Poetry / Chelsea Rathburn
:: Why I Can’t Watch Poltergeist ::
Because the horror played in endless loops on HBO the summer I was eight and my cousins made me watch when no adults were home, then told me that I couldn’t tell. Because the trap door to our attic hid inside my closet, just like the one in the movie, so my closet no longer softly glowed but seemed to seethe with light from one bare bulb, and my cousins all swore it was a portal to the Other Side, and though I called them liars I worried it was true. Because when I learned, years later, about the ancient burial mounds of the Tequesta that Henry Flagler leveled to build Miami’s first grand hotel, I thought of the scene with the muddy swimming pool and all the angry skeletons roiling in it, and their fury seemed reasonable, and the land cursed. Because even though I’d like to read it now as an obvious metaphor for mindless consumption and American greed, I’m afraid that I’ll be eight again, pressed into the couch cushions, convinced that I could call my worst fears into life, and certain that if they came no one would breach the lip of the attic door to rescue me.
:: The One About the Haunted House ::
At first, the jokes we made about the ghost were jokes, our way of laughing off the lights that turned on by themselves in empty rooms and the pictures that kept falling from the walls. Neither of us believed in ghosts, but we named ours Bobby, after the former occupant. Oh, that’s just Bobby, we’d tell our dinner guests when the range hood fan began its frantic spin. We’d explain how it all could be explained – faulty wiring, shoddy nails – and besides, he didn’t die here but in a nursing home. We didn’t believe in ghosts but by all accounts ours was a kind man when alive (we learned he’d been married once to a local politician not known for being kind), and the haunting, if it was a haunting, seemed less malevolent than bewildered. Neither of us believed in ghosts, then things got louder and stranger, and the problem of our not believing seemed smaller than the problem of the ghost we didn’t believe in, and though I felt ridiculous, I bought crystals and Googled exorcists and tried to keep the fear out of my voice in front of our daughter. It was a joke that sent him packing: my husband shook a fist at the ceiling and threatened to call the ex-wife if he acted up again, and just like that, the noises stopped. Our cups and plates no longer flew off of the shelves, and his leaving became a kind of punchline, though I felt a little guilty no one missed him, once I was certain he was really gone.
From the writer
:: Account ::
For the past few years, I’ve been writing poems about home and foundations (physical and metaphorical, stable and otherwise). While I’m interested in the ways people choose to build safe spaces in the world, more often I find myself considering the precarity of home, exploring things like infestations, hauntings, natural disasters, and the long reach of poverty or abuse across generations. In a sense, these are ideas that have preoccupied me since I was a child in Miami, Florida, living first in a series of apartments and later in a house my family really couldn’t afford. As a kid, I was convinced that we would lose our house, so perhaps it’s no wonder that the movie Poltergeist, which I saw when I was far too young, terrified me. When I was writing “Why I Can’t Watch Poltergeist,” I had to rely on synopses and screenshots because I could not bring myself to see the movie again. (I’ve always had extremely vivid dreams, and even watching the trailer for a horror film can give me nightmares for a week.) Given how terrified I was as a kid of being dragged to the Other Side through the attic trap door in my closet, I’m oddly not that frightened to find myself as an adult living in a house where uncanny things happen. I’m still hesitant to say that I believe in ghosts, but Bobby – who’d taken his leave when I wrote “The One About the Haunted House” – still shows up from time to time.
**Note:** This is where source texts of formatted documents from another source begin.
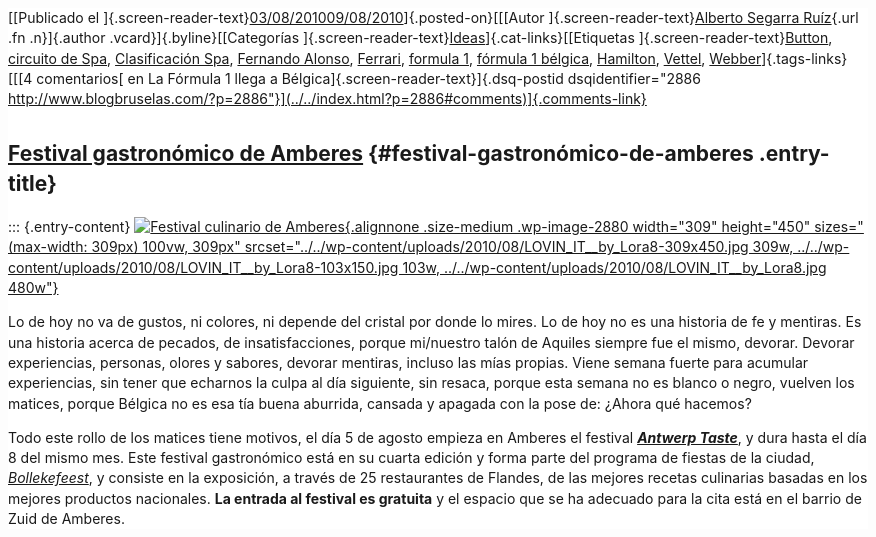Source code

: [[Publicado el
]{.screen-reader-text}[03/08/201009/08/2010](../../index.html?p=2886)]{.posted-on}[[[Autor
]{.screen-reader-text}[Alberto Segarra
Ruíz](../../blog/author/albertosegarraruiz/index.html){.url .fn
.n}]{.author .vcard}]{.byline}[[Categorías
]{.screen-reader-text}[Ideas](../../blog/category/ideas/index.html)]{.cat-links}[[Etiquetas
]{.screen-reader-text}[Button](../../blog/tag/button/index.html),
[circuito de Spa](../../blog/tag/circuito-de-spa/index.html),
[Clasificación Spa](../../blog/tag/clasificacion-spa/index.html),
[Fernando Alonso](../../blog/tag/fernando-alonso/index.html),
[Ferrari](../../blog/tag/ferrari/index.html), [formula
1](../../blog/tag/formula-1/index.html), [fórmula 1
bélgica](../../blog/tag/formula-1-belgica/index.html),
[Hamilton](../../blog/tag/hamilton/index.html),
[Vettel](../../blog/tag/vettel/index.html),
[Webber](../../blog/tag/webber/index.html)]{.tags-links}[[[4
comentarios[ en La Fórmula 1 llega a
Bélgica]{.screen-reader-text}]{.dsq-postid
dsqidentifier="2886 http://www.blogbruselas.com/?p=2886"}](../../index.html?p=2886#comments)]{.comments-link}

[Festival gastronómico de Amberes](../../index.html?p=2879) {#festival-gastronómico-de-amberes .entry-title}
-----------------------------------------------------------

::: {.entry-content}
[![Festival culinario de
Amberes](../../wp-content/uploads/2010/08/LOVIN_IT__by_Lora8-309x450.jpg){.alignnone
.size-medium .wp-image-2880 width="309" height="450"
sizes="(max-width: 309px) 100vw, 309px"
srcset="../../wp-content/uploads/2010/08/LOVIN_IT__by_Lora8-309x450.jpg 309w, ../../wp-content/uploads/2010/08/LOVIN_IT__by_Lora8-103x150.jpg 103w, ../../wp-content/uploads/2010/08/LOVIN_IT__by_Lora8.jpg 480w"}](http://ffffound.com/image/d41119d1d6f80b7c26c7217cef932d9225211d70)

Lo de hoy no va de gustos, ni colores, ni depende del cristal por donde
lo mires. Lo de hoy no es una historia de fe y mentiras. Es una historia
acerca de pecados, de insatisfacciones, porque mi/nuestro talón de
Aquiles siempre fue el mismo, devorar. Devorar experiencias, personas,
olores y sabores, devorar mentiras, incluso las mías propias. Viene
semana fuerte para acumular experiencias, sin tener que echarnos la
culpa al día siguiente, sin resaca, porque esta semana no es blanco o
negro, vuelven los matices, porque Bélgica no es esa tía buena aburrida,
cansada y apagada con la pose de: ¿Ahora qué hacemos?

Todo este rollo de los matices tiene motivos, el día 5 de agosto empieza
en Amberes el festival ***[Antwerp
Taste](http://www.antwerpenproeft.be/)***, y dura hasta el día 8 del
mismo mes. Este festival gastronómico está en su cuarta edición y forma
parte del programa de fiestas de la ciudad,
*[Bollekefeest](http://www.bollekesfeest.be/)*, y consiste en la
exposición, a través de 25 restaurantes de Flandes, de las mejores
recetas culinarias basadas en los mejores productos nacionales. **La
entrada al festival es gratuita** y el espacio que se ha adecuado para
la cita está en el barrio de Zuid de Amberes.
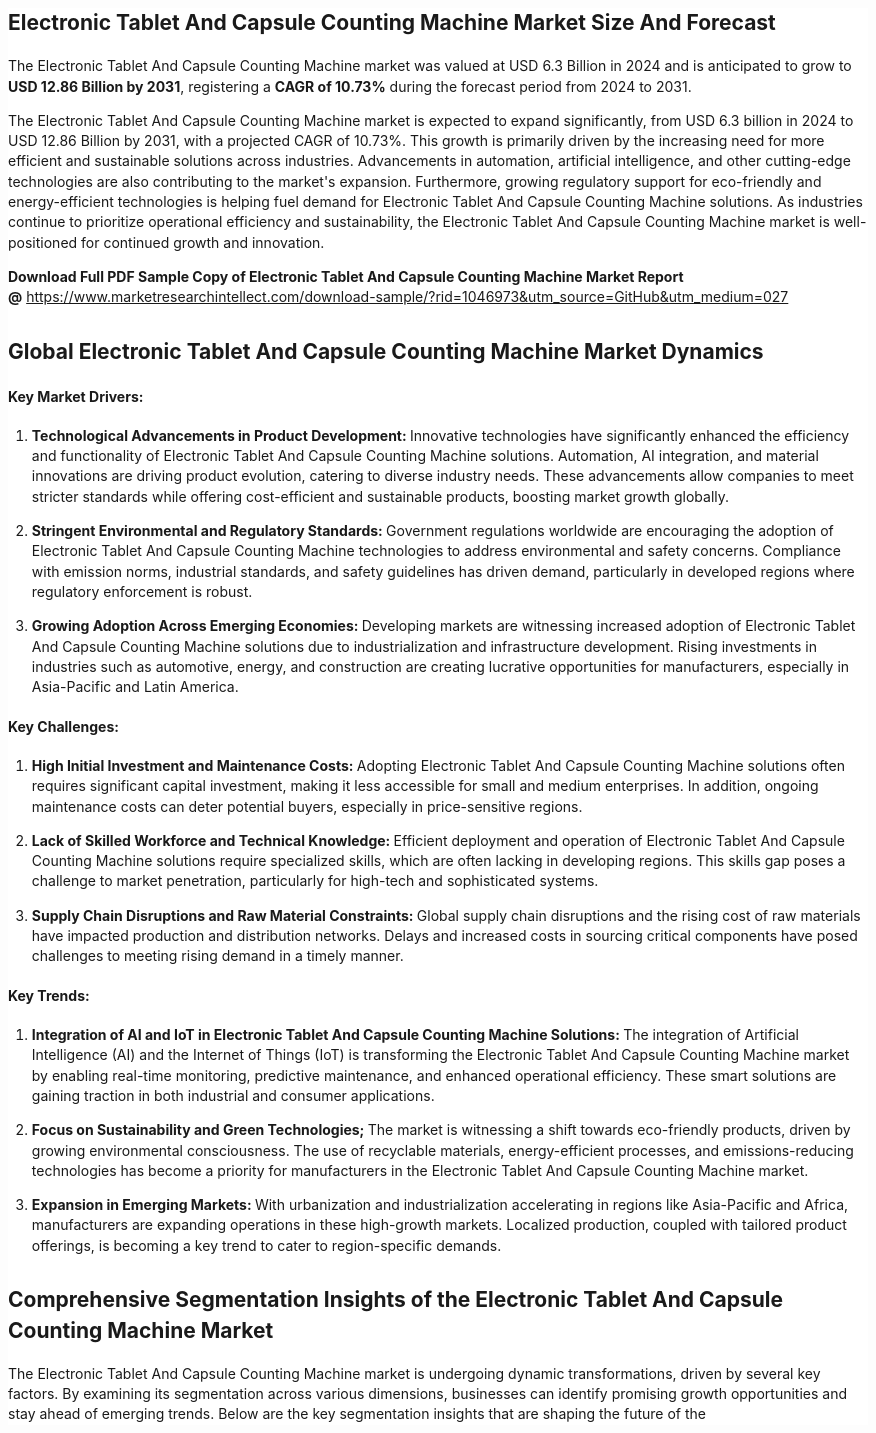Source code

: <h2>Electronic Tablet And Capsule Counting Machine Market Size And Forecast</h2><p>The Electronic Tablet And Capsule Counting Machine market was valued at USD 6.3 Billion in 2024 and is anticipated to grow to <strong>USD 12.86 Billion by 2031</strong>, registering a <strong>CAGR of 10.73%</strong> during the forecast period from 2024 to 2031.</p><p>The Electronic Tablet And Capsule Counting Machine market is expected to expand significantly, from USD 6.3 billion in 2024 to USD 12.86 Billion by 2031, with a projected CAGR of 10.73%. This growth is primarily driven by the increasing need for more efficient and sustainable solutions across industries. Advancements in automation, artificial intelligence, and other cutting-edge technologies are also contributing to the market's expansion. Furthermore, growing regulatory support for eco-friendly and energy-efficient technologies is helping fuel demand for Electronic Tablet And Capsule Counting Machine solutions. As industries continue to prioritize operational efficiency and sustainability, the Electronic Tablet And Capsule Counting Machine market is well-positioned for continued growth and innovation.</p><p><strong>Download Full PDF Sample Copy of Electronic Tablet And Capsule Counting Machine Market Report @</strong>&nbsp;<a href="https://www.marketresearchintellect.com/download-sample/?rid=1046973&amp;utm_source=GitHub&amp;utm_medium=027">https://www.marketresearchintellect.com/download-sample/?rid=1046973&amp;utm_source=GitHub&amp;utm_medium=027</a></p><h2>Global Electronic Tablet And Capsule Counting Machine Market Dynamics</h2><h4><strong>Key Market Drivers:</strong></h4><ol><li><p><strong>Technological Advancements in Product Development:&nbsp;</strong>Innovative technologies have significantly enhanced the efficiency and functionality of Electronic Tablet And Capsule Counting Machine solutions. Automation, AI integration, and material innovations are driving product evolution, catering to diverse industry needs. These advancements allow companies to meet stricter standards while offering cost-efficient and sustainable products, boosting market growth globally.</p></li><li><p><strong>Stringent Environmental and Regulatory Standards:&nbsp;</strong>Government regulations worldwide are encouraging the adoption of Electronic Tablet And Capsule Counting Machine technologies to address environmental and safety concerns. Compliance with emission norms, industrial standards, and safety guidelines has driven demand, particularly in developed regions where regulatory enforcement is robust.</p></li><li><p><strong>Growing Adoption Across Emerging Economies:&nbsp;</strong>Developing markets are witnessing increased adoption of Electronic Tablet And Capsule Counting Machine solutions due to industrialization and infrastructure development. Rising investments in industries such as automotive, energy, and construction are creating lucrative opportunities for manufacturers, especially in Asia-Pacific and Latin America.</p></li></ol><h4><strong>Key Challenges:</strong></h4><ol><li><p><strong>High Initial Investment and Maintenance Costs:&nbsp;</strong>Adopting Electronic Tablet And Capsule Counting Machine solutions often requires significant capital investment, making it less accessible for small and medium enterprises. In addition, ongoing maintenance costs can deter potential buyers, especially in price-sensitive regions.</p></li><li><p><strong>Lack of Skilled Workforce and Technical Knowledge:&nbsp;</strong>Efficient deployment and operation of Electronic Tablet And Capsule Counting Machine solutions require specialized skills, which are often lacking in developing regions. This skills gap poses a challenge to market penetration, particularly for high-tech and sophisticated systems.</p></li><li><p><strong>Supply Chain Disruptions and Raw Material Constraints:&nbsp;</strong>Global supply chain disruptions and the rising cost of raw materials have impacted production and distribution networks. Delays and increased costs in sourcing critical components have posed challenges to meeting rising demand in a timely manner.</p></li></ol><h4><strong>Key Trends:</strong></h4><ol><li><p><strong>Integration of AI and IoT in Electronic Tablet And Capsule Counting Machine Solutions:&nbsp;</strong>The integration of Artificial Intelligence (AI) and the Internet of Things (IoT) is transforming the Electronic Tablet And Capsule Counting Machine market by enabling real-time monitoring, predictive maintenance, and enhanced operational efficiency. These smart solutions are gaining traction in both industrial and consumer applications.</p></li><li><p><strong>Focus on Sustainability and Green Technologies;&nbsp;</strong>The market is witnessing a shift towards eco-friendly products, driven by growing environmental consciousness. The use of recyclable materials, energy-efficient processes, and emissions-reducing technologies has become a priority for manufacturers in the Electronic Tablet And Capsule Counting Machine market.</p></li><li><p><strong>Expansion in Emerging Markets:&nbsp;</strong>With urbanization and industrialization accelerating in regions like Asia-Pacific and Africa, manufacturers are expanding operations in these high-growth markets. Localized production, coupled with tailored product offerings, is becoming a key trend to cater to region-specific demands.</p></li></ol><div class="article-main__content" data-test-id="publishing-text-block"><h2>Comprehensive Segmentation Insights of the Electronic Tablet And Capsule Counting Machine Market</h2><p>The Electronic Tablet And Capsule Counting Machine market is undergoing dynamic transformations, driven by several key factors. By examining its segmentation across various dimensions, businesses can identify promising growth opportunities and stay ahead of emerging trends. Below are the key segmentation insights that are shaping the future of the
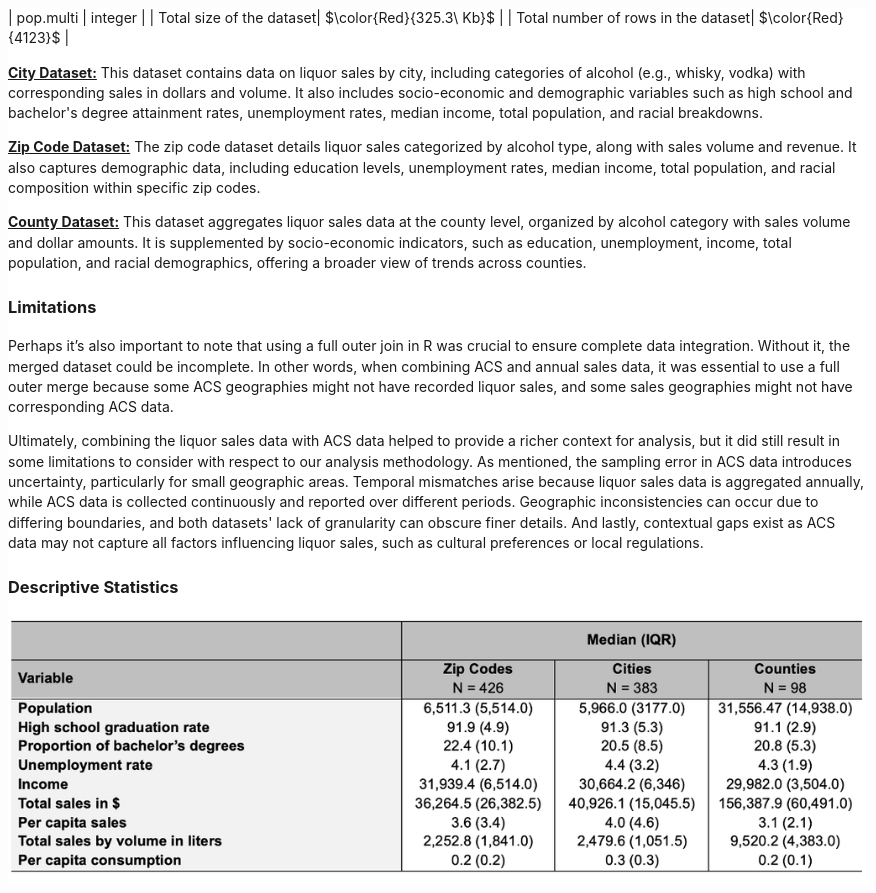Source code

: | pop.multi | integer |
| Total size of the dataset| $\color{Red}{325.3\ Kb}$ |
| Total number of rows in the dataset| $\color{Red}{4123}$ |

**<ins>City Dataset:<ins>**
This dataset contains data on liquor sales by city, including categories of alcohol (e.g., whisky, vodka) with corresponding sales in dollars and volume. It also includes socio-economic and demographic variables such as high school and bachelor's degree attainment rates, unemployment rates, median income, total population, and racial breakdowns.

**<ins>Zip Code Dataset:<ins>**
The zip code dataset details liquor sales categorized by alcohol type, along with sales volume and revenue. It also captures demographic data, including education levels, unemployment rates, median income, total population, and racial composition within specific zip codes.

**<ins>County Dataset:<ins>**
This dataset aggregates liquor sales data at the county level, organized by alcohol category with sales volume and dollar amounts. It is supplemented by socio-economic indicators, such as education, unemployment, income, total population, and racial demographics, offering a broader view of trends across counties.

### Limitations
Perhaps it’s also important to note that using a full outer join in R was crucial to ensure complete data integration. Without it, the merged dataset could be incomplete. In other words, when combining ACS and annual sales data, it was essential to use a full outer merge because some ACS geographies might not have recorded liquor sales, and some sales geographies might not have corresponding ACS data.

Ultimately, combining the liquor sales data with ACS data helped to provide a richer context for analysis, but it did still result in some limitations to consider with respect to our analysis methodology. As mentioned, the sampling error in ACS data introduces uncertainty, particularly for small geographic areas. Temporal mismatches arise because liquor sales data is aggregated annually, while ACS data is collected continuously and reported over different periods. Geographic inconsistencies can occur due to differing boundaries, and both datasets' lack of granularity can obscure finer details. And lastly, contextual gaps exist as ACS data may not capture all factors influencing liquor sales, such as cultural preferences or local regulations. 

### Descriptive Statistics
![Local image](https://github.com/lorried82/data_analysis_project/blob/Final-Report/images/desc_stats.png)
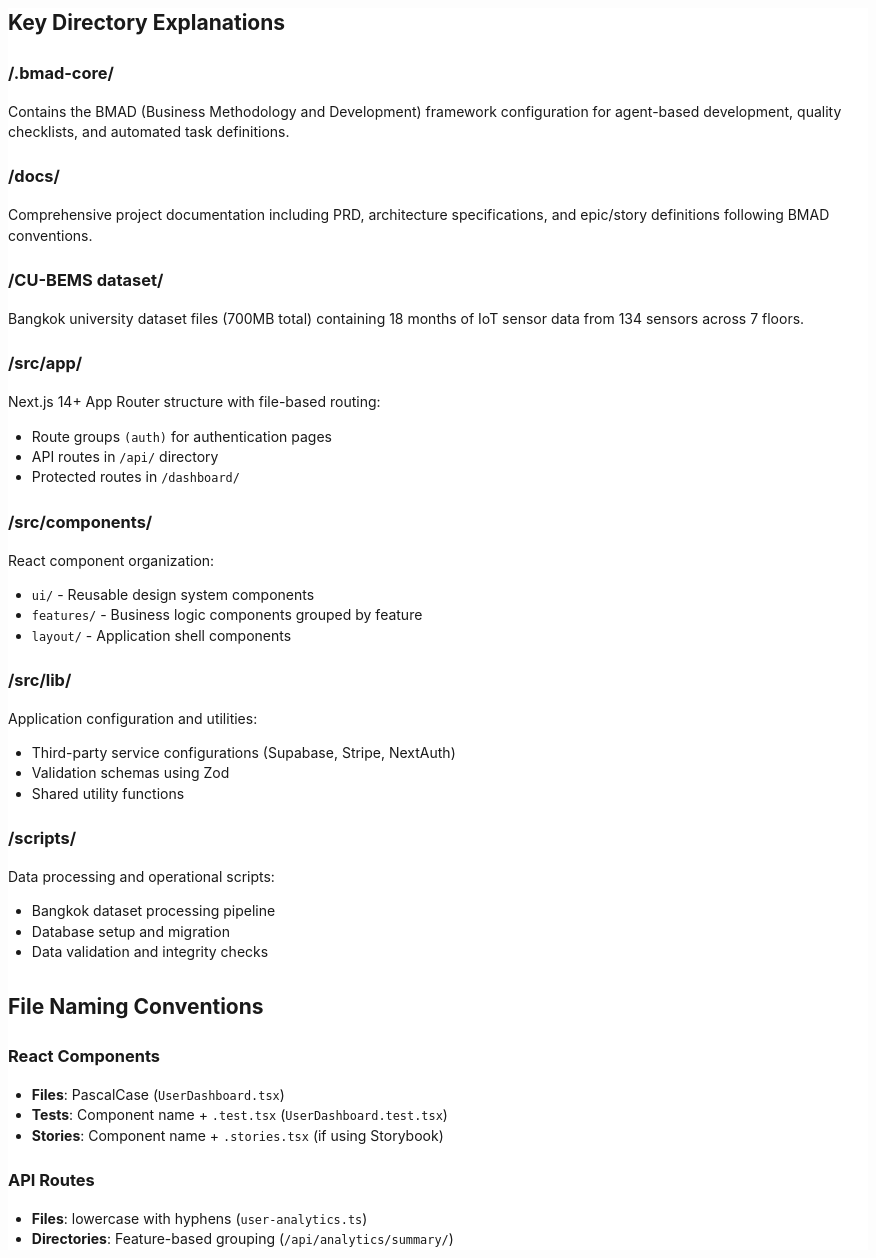 ## Key Directory Explanations

### **/.bmad-core/**
Contains the BMAD (Business Methodology and Development) framework configuration for agent-based development, quality checklists, and automated task definitions.

### **/docs/**
Comprehensive project documentation including PRD, architecture specifications, and epic/story definitions following BMAD conventions.

### **/CU-BEMS dataset/**
Bangkok university dataset files (700MB total) containing 18 months of IoT sensor data from 134 sensors across 7 floors.

### **/src/app/**
Next.js 14+ App Router structure with file-based routing:
- Route groups `(auth)` for authentication pages
- API routes in `/api/` directory
- Protected routes in `/dashboard/`

### **/src/components/**
React component organization:
- `ui/` - Reusable design system components
- `features/` - Business logic components grouped by feature
- `layout/` - Application shell components

### **/src/lib/**
Application configuration and utilities:
- Third-party service configurations (Supabase, Stripe, NextAuth)
- Validation schemas using Zod
- Shared utility functions

### **/scripts/**
Data processing and operational scripts:
- Bangkok dataset processing pipeline
- Database setup and migration
- Data validation and integrity checks

## File Naming Conventions

### **React Components**
- **Files**: PascalCase (`UserDashboard.tsx`)
- **Tests**: Component name + `.test.tsx` (`UserDashboard.test.tsx`)
- **Stories**: Component name + `.stories.tsx` (if using Storybook)

### **API Routes**
- **Files**: lowercase with hyphens (`user-analytics.ts`)
- **Directories**: Feature-based grouping (`/api/analytics/summary/`)
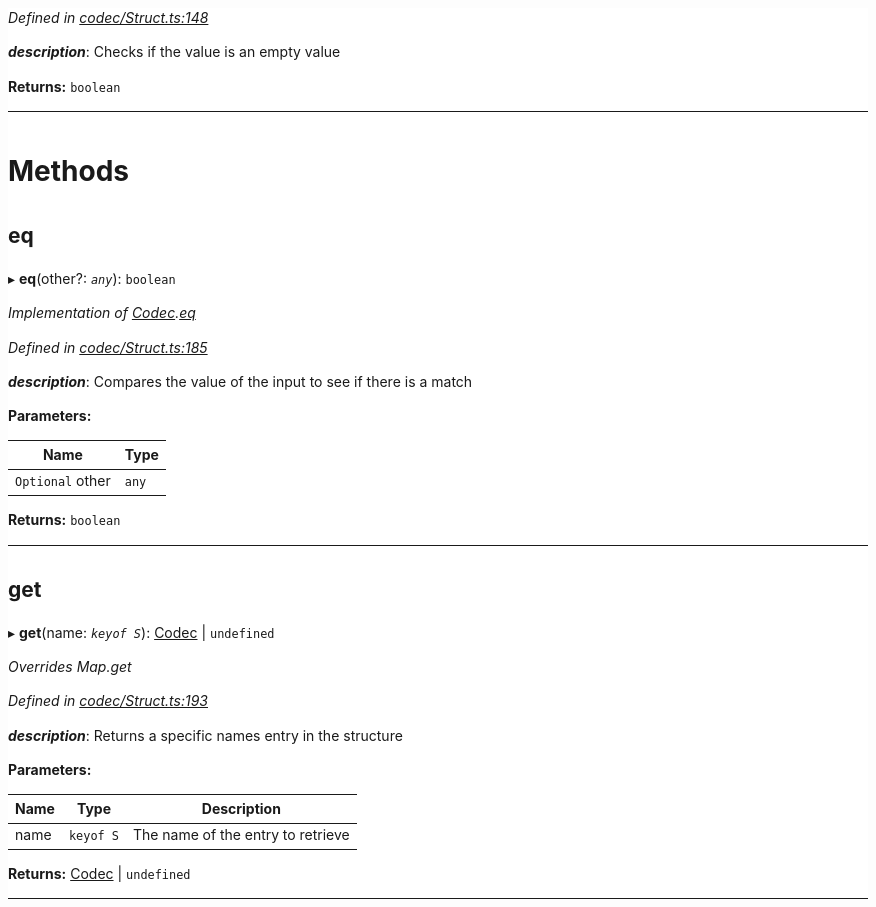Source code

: *Defined in [codec/Struct.ts:148](https://github.com/polkadot-js/api/blob/6771f99/packages/types/src/codec/Struct.ts#L148)*

*__description__*: Checks if the value is an empty value

**Returns:** `boolean`

___

# Methods

<a id="eq"></a>

##  eq

▸ **eq**(other?: *`any`*): `boolean`

*Implementation of [Codec](../interfaces/_types_.codec.md).[eq](../interfaces/_types_.codec.md#eq)*

*Defined in [codec/Struct.ts:185](https://github.com/polkadot-js/api/blob/6771f99/packages/types/src/codec/Struct.ts#L185)*

*__description__*: Compares the value of the input to see if there is a match

**Parameters:**

| Name | Type |
| ------ | ------ |
| `Optional` other | `any` |

**Returns:** `boolean`

___
<a id="get"></a>

##  get

▸ **get**(name: *`keyof S`*): [Codec](../interfaces/_types_.codec.md) \| `undefined`

*Overrides Map.get*

*Defined in [codec/Struct.ts:193](https://github.com/polkadot-js/api/blob/6771f99/packages/types/src/codec/Struct.ts#L193)*

*__description__*: Returns a specific names entry in the structure

**Parameters:**

| Name | Type | Description |
| ------ | ------ | ------ |
| name | `keyof S` |  The name of the entry to retrieve |

**Returns:** [Codec](../interfaces/_types_.codec.md) \| `undefined`

___
<a id="getatindex"></a>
Chelsea Rathburn is the author of three poetry collections, most recently Still Life with Mother and Knife (LSU Press, 2019), winner of the 2020 Eric Hoffer Prize in Poetry. Her poems have appeared in Birmingham Poetry Review, Copper Nickel, Poetry, the Southern Review, and other journals. Born and raised in Florida, she has called Georgia home since 2001 and currently teaches at Mercer University in Macon. Since 2019, she has served as the Poet Laureate of Georgia.